= WHAT IS BEING ASKED =
The entries below contain a line with "Este debate ha finalizado." and a line with "Archiv der Hochschul- un". Quote exactly those two lines and all lines between them.

= DATA SHOWN =
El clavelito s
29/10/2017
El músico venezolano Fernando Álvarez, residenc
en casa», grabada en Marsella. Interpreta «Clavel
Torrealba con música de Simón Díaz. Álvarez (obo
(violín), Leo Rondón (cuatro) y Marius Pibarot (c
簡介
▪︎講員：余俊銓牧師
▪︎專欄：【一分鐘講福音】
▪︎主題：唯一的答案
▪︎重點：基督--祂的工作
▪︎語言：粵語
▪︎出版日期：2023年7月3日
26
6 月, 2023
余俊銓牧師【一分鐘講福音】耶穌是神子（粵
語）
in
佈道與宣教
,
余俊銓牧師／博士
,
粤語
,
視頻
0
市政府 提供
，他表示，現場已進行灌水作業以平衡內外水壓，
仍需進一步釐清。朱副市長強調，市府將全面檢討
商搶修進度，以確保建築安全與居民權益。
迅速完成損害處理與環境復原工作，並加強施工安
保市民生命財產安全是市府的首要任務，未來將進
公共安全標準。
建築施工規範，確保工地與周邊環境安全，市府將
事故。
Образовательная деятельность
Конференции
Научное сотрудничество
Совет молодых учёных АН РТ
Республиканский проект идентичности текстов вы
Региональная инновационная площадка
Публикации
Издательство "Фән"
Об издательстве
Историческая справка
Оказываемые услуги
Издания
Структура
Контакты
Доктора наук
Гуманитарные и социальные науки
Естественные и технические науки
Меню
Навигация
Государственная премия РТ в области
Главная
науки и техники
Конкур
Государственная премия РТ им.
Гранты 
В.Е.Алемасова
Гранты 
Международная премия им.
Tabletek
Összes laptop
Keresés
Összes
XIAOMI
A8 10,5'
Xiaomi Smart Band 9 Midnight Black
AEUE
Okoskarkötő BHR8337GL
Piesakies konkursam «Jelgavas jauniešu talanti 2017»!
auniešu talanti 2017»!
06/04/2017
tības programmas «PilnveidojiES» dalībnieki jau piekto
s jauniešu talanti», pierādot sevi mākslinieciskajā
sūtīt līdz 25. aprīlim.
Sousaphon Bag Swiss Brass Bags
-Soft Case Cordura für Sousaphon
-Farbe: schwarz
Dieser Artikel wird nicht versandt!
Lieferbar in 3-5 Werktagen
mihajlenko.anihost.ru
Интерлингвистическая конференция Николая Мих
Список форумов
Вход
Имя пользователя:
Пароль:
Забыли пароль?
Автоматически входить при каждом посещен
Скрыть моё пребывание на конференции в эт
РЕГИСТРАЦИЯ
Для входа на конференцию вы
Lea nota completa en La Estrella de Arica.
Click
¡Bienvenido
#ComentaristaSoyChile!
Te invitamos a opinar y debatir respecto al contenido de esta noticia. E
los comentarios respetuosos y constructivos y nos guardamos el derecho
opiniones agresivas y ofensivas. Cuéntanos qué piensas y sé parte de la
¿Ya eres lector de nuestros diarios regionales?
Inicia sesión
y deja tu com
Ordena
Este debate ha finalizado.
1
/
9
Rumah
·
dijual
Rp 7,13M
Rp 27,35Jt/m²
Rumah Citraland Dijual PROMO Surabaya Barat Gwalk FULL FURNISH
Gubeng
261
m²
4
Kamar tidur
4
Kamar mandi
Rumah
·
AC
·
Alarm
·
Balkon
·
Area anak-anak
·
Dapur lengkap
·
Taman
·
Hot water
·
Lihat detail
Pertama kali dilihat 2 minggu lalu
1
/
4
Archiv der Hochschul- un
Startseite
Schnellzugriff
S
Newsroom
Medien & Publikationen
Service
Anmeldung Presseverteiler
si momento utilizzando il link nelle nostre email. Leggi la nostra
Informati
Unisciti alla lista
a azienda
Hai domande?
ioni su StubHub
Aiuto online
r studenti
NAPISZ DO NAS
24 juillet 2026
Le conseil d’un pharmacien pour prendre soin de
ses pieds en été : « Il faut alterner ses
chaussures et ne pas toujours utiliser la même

= TASK SOLUTION =
Este debate ha finalizado.
1
/
9
Rumah
·
dijual
Rp 7,13M
Rp 27,35Jt/m²
Rumah Citraland Dijual PROMO Surabaya Barat Gwalk FULL FURNISH
Gubeng
261
m²
4
Kamar tidur
4
Kamar mandi
Rumah
·
AC
·
Alarm
·
Balkon
·
Area anak-anak
·
Dapur lengkap
·
Taman
·
Hot water
·
Lihat detail
Pertama kali dilihat 2 minggu lalu
1
/
4
Archiv der Hochschul- un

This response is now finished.